C’est facile à dire. Personne n’écoute de tout, ça n’existe pas. Il y a trop de musiques pour tout écouter. Il suffit juste de réfléchir deux secondes, c’est impossible ! Mais ouais, chaque morceau a son identité, c’est clairement ça. Y’a du 2 step, des trucs à la UK Garage. Pour parler simplement, on essaye de faire les choses avec une certaine recette. C’est comme dans un grand plat, on a besoin de sucre, de sel, d’eau, de farine, ou de lait. Pour moi, tous ses ingrédients, ce sont les métaphores de tous les styles musicaux, de certains délires ou rythmiques qui vont faire un ensemble, un album. Par exemple, Lomepal je trouve ça super, car c’est bien construit, il y a de tout. Sur son projet, t’as du turn up, du profond dans l’écrit et en même temps quelque chose d’introspectif. C’est très personnel, ça parle de ses expériences. Avec Le Motel, dans la réédition, on a voulu chercher à créer des couleurs et des aliments qu’on n’avait pas encore. Vu que Morale 2 c’est un projet, c’est déjà un plat, une tarte aux cerises, là avec la réédition on se retrouve dans les cuisines, dans notre laboratoire 2.0. Motel et moi, on aime les trucs anglais, on a voulu faire un truc à la Pharrell, à la Timbaland.

Vous avez lâché les chevaux…

On se permet des trucs, c’est un vrai délire. Ce n’est pas la même approche, car tu te dis que c’est pas grave si tu te loupes. C’est ce qui rend le projet cool. Tu ne te dis pas qu’il te manque des choses pour faire un bon projet. Par exemple, il n’y a rien de vraiment profond sur Morale 2 Luxe, rien de deep et de crémeux comme J’ai vu ou Les hommes ne pleurent pas. Du coup c’est cool comme approche, c’est de la pure spontanéité.

C’est certes plus cool, mais tu rappes sur des thèmes qui touchent tout le monde.

C’est un compliment pour moi.

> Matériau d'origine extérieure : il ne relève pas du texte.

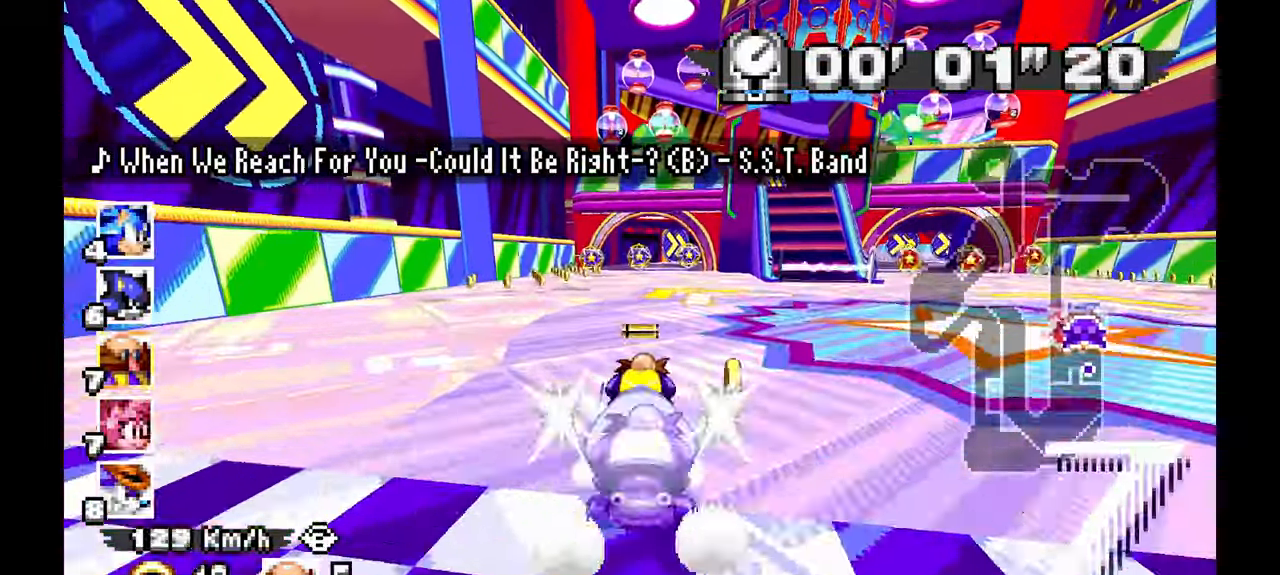
{"dt_ms": 500, "buttons": ["A"], "left_stick": "right", "events": [[183, "left_stick", "center"], [400, "left_stick", "right"]]}
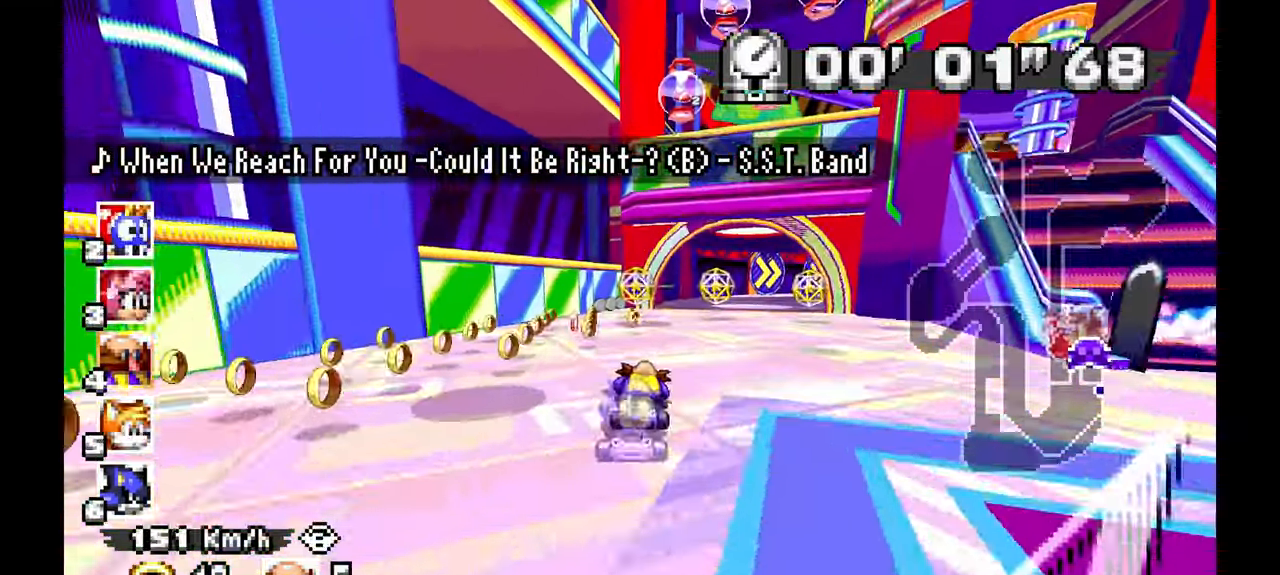
{"dt_ms": 500, "buttons": ["A"], "left_stick": "center", "events": [[233, "left_stick", "center"]]}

Car dans la musique, c’est ce que je veux faire : résonner dans la tête des gens avec des mots simples. Quand je rappe, c’est par rapport à mes expériences, et dès que ça parle aux gens, c’est réussi. Quand t’arrive à poser sur le papier tes pensées, et que l’auditeur le ressent, c’est cool. C’est une évolution dans mon écriture. Là par exemple, j’écris de plus en plus. En toute modestie, j’ai pris une sacrée confiance avec la réédition et là, j’écris des trucs de fou, monstrueux ! J’espère faire fructifier ça.

Aujourd’hui, Lomepal peut inviter Alkpote et Philippe Catherine, la boucle est bouclée

Tu parles d’évolution dans l’écriture, maintenant, on peut dire que tu assumes ta notoriété ? T’en parles dans le morceau Respirer.

Les nouvelles expériences, le style de vie, ça impacte d’office l’écriture. Alpha Wann dit par exemple « je rappe sur le rap car aujourd’hui j’ai plus de vie« . C’est tout le paradoxe du rappeur, être intéressant dans ce qu’il raconte. Avant il appartenait à la société moderne comme toi, maintenant, il s’en éloigne peu à peu. Quand tu réussis, on te colle une image, ça a un impact sur ton approche. Sur Xeu de Vald, tu sens le poids de la célébrité sur le personnage dans Jentertain et Réflexions basses, c’est fou ! Cela parle aux gens, c’est là tout le paradoxe, faire quelque chose, rester crédible, parler aux gens alors que je ne suis plus un membre de la société active normale. Y’a plus que ça qui intéresse les gens chez moi : comment je vis le fait d’être connu. C’est un exercice permanent, faut faire attention. Moi je ne parle que de ça dans mes textes, je m’en rends compte et faut que je fasse gaffe.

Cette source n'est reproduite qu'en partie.